Essential Counseling Skills: Practice and Application Guide is a synthesis of the presentations, activities, and exercises we accrued since 1980. Our goal in preparing the text has been to share a versatile, efficient, and practical resource that can be used in conjunction with textbooks, journal articles, and instructor-led experiences—just as we used the materials within it.

We have experienced our own career development as a journey. We have been fortunate to cross paths with many guides along the way—professors, supervisors, authors, workshop presenters, and colleagues. The power of that metaphor intensified for us as we walked alongside hundreds of amazing students working toward their master's and doctoral degrees. The journey unfolded with new vistas at each turn. Although we planned some of those turns, others came by surprise. We learned with and from our students. We continue to value lifelong learning as our journey continues into retirement and we write a column for a local newspaper titled “Thoughts Along Life's Journey.” Thus, Essential Counseling Skills: Practice and Application Guide is conceptualized as a series of tours along that journey.

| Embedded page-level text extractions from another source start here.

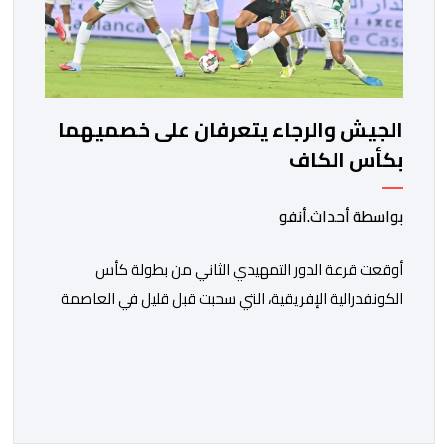
الجيش والرجاء يتعرفان على خصميهما
بكأس الكاف
بواسطة أحداث.أنفو
أوقعت قرعة الدور التمهيدي الثاني من بطولة كأس
الكونفدرالية الإفريقية، التي سحبت قبل قليل في العاصمة
المصرية القاهرة، ممثلي كرة القدم المغربية الرجاء الرياضي
والجيش الملكي في مواجهات مرتقبة أمام أندية غرب
ووسط القارة. ​وسيكون نادي الرجاء الرياضي على موعد مع
مواجهة المتأهل من المباراة التي تجمع بين إيل كانيمي
واريورز النيجيري ونادي أوديب ممثل […]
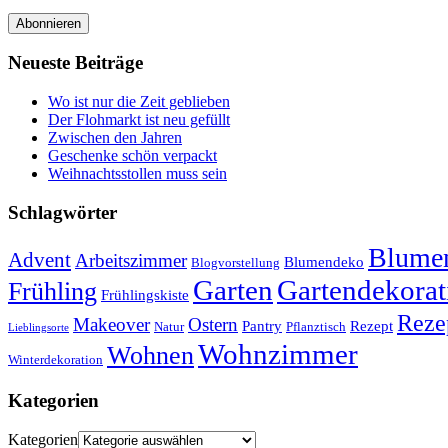
Abonnieren
Neueste Beiträge
Wo ist nur die Zeit geblieben
Der Flohmarkt ist neu gefüllt
Zwischen den Jahren
Geschenke schön verpackt
Weihnachtsstollen muss sein
Schlagwörter
Blumen
Advent
Arbeitszimmer
Blumendeko
Blogvorstellung
Garten
Gartendekorat
Frühling
Frühlingskiste
Reze
Makeover
Ostern
Pantry
Rezept
Natur
Pflanztisch
Lieblingsorte
Wohnzimmer
Wohnen
Winterdekoration
Kategorien
Kategorien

We begin with an invitation and proposed itinerary. Our role is to guide the tour; however, those who participate are encouraged to follow their own paths as appropriate. We include orientation material, structure activities, and encourage reflection throughout. We included illustrations and activities based on clients with whom we worked. Recommended resources are provided at the conclusion of each tour; however, we emphasize that resources for contemporary counselors are abundant and readily available.

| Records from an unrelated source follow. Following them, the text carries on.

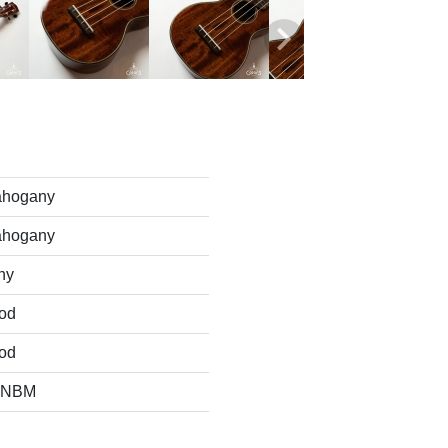
ahogany
ahogany
ny
od
od
 9NBM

We are among the last cohorts of professional counselors who had opportunities to learn directly from pioneers such as Carl Rogers, Victor Frankl, Virginia Satir, Murray Bowen, Rollo May, Albert Ellis, B. F. Skinner, Jay Haley, Steve de Shazer, and Insoo Kim Berg. We remember when the American Counseling Association was called the American Personnel and Guidance Association. We hold in high regard those early pioneers who developed and expanded theories. We admire early leaders who had the vision to form an association for professional counselors. We respect and appreciate contemporary scholars and leaders who carry the profession now and will ultimately hand it to the generation that follows them. We hope that we captured, shared, and inspired a historical perspective without losing sight of the current and future pictures. We love the profession of counseling and remain in awe as we think about the important work counselors do.

Essential Counseling Skills: Practice and Application Guide is a revision of a parallel text, Counseling Children and Adolescents in Schools: Practice and Application Guide. The first text was written exclusively for school counselors and school psychologists; it was a complementary text for Counseling Children and Adolescents in Schools. Essential Counseling Skills: Practice and Application Guide is intended for diverse counselors-in-training, whether they plan to work in community settings, hospitals, or schools. We adopted and revised materials from the original text. We added sections that are important for counselors who work with clients in a variety of contexts.

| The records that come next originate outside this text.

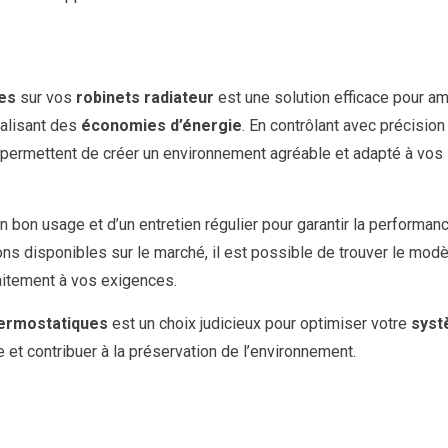
es
sur vos
robinets radiateur
est une solution efficace pour am
éalisant des
économies d’énergie
. En contrôlant avec précision
 permettent de créer un environnement agréable et adapté à vos
un bon usage et d’un entretien régulier pour garantir la performan
ons disponibles sur le marché, il est possible de trouver le mod
aitement à vos exigences.
hermostatiques
est un choix judicieux pour optimiser votre
syst
 et contribuer à la préservation de l’environnement.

Results of research continue to support the importance of counselor–client relationships, and their contributions to outcomes. Thus, throughout the text, we emphasized factors that influence therapeutic alliances. We have observed that counselors-in-training sometimes struggle with the process of applying theory to practice. Thus, we have given special attention to the conceptualization—the task of integrating theories and selected appropriate interventions in response to clients' unique needs. A critical factor in all work with clients is “the person of the counselor,” which is another primary focus of Essential Counseling Skills: Practice and Application Guide.

We dedicate Essential Counseling Skills: Practice and Application Guide to our many former students who embraced excellence and became amazing counselors and counselor educators—as close as four blocks from our home and as far as Korea, Taiwan, and Israel. You did everything we asked and so much more! You paid us the highest set of compliments by outdoing us!